Posted by: Lisse | January 21, 2010 at 07:24 AM
you are as foolish as Obama. pass reform when the country is opposed? you might like totalitarianism but American does not!
the people have spoken.
and, don't you think it is a bit freaky that you state that you are, in essence forcing your kids to think like you do, to think as they are told to think.
looks like totalitarianism is alive and well in CrazyCrats household
Posted by: nancy | January 22, 2010 at 07:07 AM
Nancy, you may want to look up totalitarianism in an encyclopedia before you go accusing people of supporting it. And I don't mean go search a conservative blog. I mean go to the library, pick up an encyclopedia, and look up totalitarianism. I'm not trying to be condescending, here. I assume you are an intelligent person. Plenty of intelligent people haven't had time to educate themselves thoroughly about politics, and I understand that. It's just that I literally cannot have a conversation with you if we're not speaking the same language. So if you'd like to debate me on this, please inform yourself of the proper definitions of political terms first and then come back and I'll be happy to have a conversation with you.
I am not advocating totalitarianism. I am asking an democratically elected majority to proceed with legislation they campaigned on and got elected by a majority of Americans to enact. Incidentally, unbiased polls do show that the majority of Americans do support the actual legislative changes proposed in the House version of the health care reform bill. It's just that people are frustrated with the political process surrounding the bill. I'm one of those frustrated people myself. Which is why I'm doing something about it by writing.
I assume you refer in the second part of your comment to our blog tagline, "Raising the Next Generation of Blue." How is teaching our children our values the same as "forcing" them to think like we do? Doesn't every mother teach her children what she believes is morally right? I don't know whether you have children, but if you do, I can't believe you've never even attempted to pass on your moral values to them.
Incidentally, one of the values of liberalism is TOLERANCE. That means if my son grew up and decided to be a Republican, or a Libertarian, I would be tolerant of that choice. Would you feel the same way if one of your children decided to become a liberal?

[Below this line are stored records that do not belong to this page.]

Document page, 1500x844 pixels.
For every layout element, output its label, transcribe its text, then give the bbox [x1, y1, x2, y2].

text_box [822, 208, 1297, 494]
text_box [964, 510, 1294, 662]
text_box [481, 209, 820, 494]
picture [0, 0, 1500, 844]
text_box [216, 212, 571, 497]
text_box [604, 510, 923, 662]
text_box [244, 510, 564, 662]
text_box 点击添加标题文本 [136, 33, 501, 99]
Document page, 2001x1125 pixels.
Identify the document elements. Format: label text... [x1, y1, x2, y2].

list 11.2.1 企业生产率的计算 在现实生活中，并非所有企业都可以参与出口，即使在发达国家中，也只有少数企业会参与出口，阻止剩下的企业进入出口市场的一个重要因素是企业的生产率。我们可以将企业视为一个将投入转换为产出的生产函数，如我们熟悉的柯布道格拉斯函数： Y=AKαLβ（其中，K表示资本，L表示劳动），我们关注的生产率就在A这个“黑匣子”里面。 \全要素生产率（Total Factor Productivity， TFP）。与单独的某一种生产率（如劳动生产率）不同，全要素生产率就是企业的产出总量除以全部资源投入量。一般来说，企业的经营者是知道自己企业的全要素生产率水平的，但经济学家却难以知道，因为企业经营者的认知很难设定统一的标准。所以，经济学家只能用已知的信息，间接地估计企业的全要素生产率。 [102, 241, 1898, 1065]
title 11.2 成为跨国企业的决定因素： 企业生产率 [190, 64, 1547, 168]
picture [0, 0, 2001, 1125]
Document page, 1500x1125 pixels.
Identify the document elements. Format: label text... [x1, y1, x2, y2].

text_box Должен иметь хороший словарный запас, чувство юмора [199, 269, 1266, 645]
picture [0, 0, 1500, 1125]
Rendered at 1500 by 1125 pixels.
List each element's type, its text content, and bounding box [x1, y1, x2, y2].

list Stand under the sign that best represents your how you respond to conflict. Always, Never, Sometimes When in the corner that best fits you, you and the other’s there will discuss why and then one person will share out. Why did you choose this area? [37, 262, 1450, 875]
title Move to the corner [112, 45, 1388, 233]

Posted by: jaelithe | January 22, 2010 at 07:32 AM
silly silly, I am a liberal. but you ma dear are a whack job of the far left sort.
just as bad as a far right whack job.
you say:
I am asking an democratically elected majority to proceed with legislation they campaigned on and got elected by a majority of Americans to enact.
The grammar of this sentence shows your literacy level. that said, the blindness you display to the reality of what the country now thinks of Obama and Pewwwlooosi is disturbing.
you get back to the re-education of your kids to be true Blue whack jobs, oblivious to anything but blind love of Teh One.
He is about as tone deaf as you, ma dear.
Posted by: nancy | January 22, 2010 at 11:35 AM
Nancy - No way in hell you're a liberal. I call BS. And I wouldn't go attacking Jaelithe's grammar, which was probably typed on a tiny phone key board, before taking a look at your own.
Anyone who would look to Jaelithe's well reasoned and well written post as evidence that she is a true blue whack job has clearly been watching a little too much Glen Beck.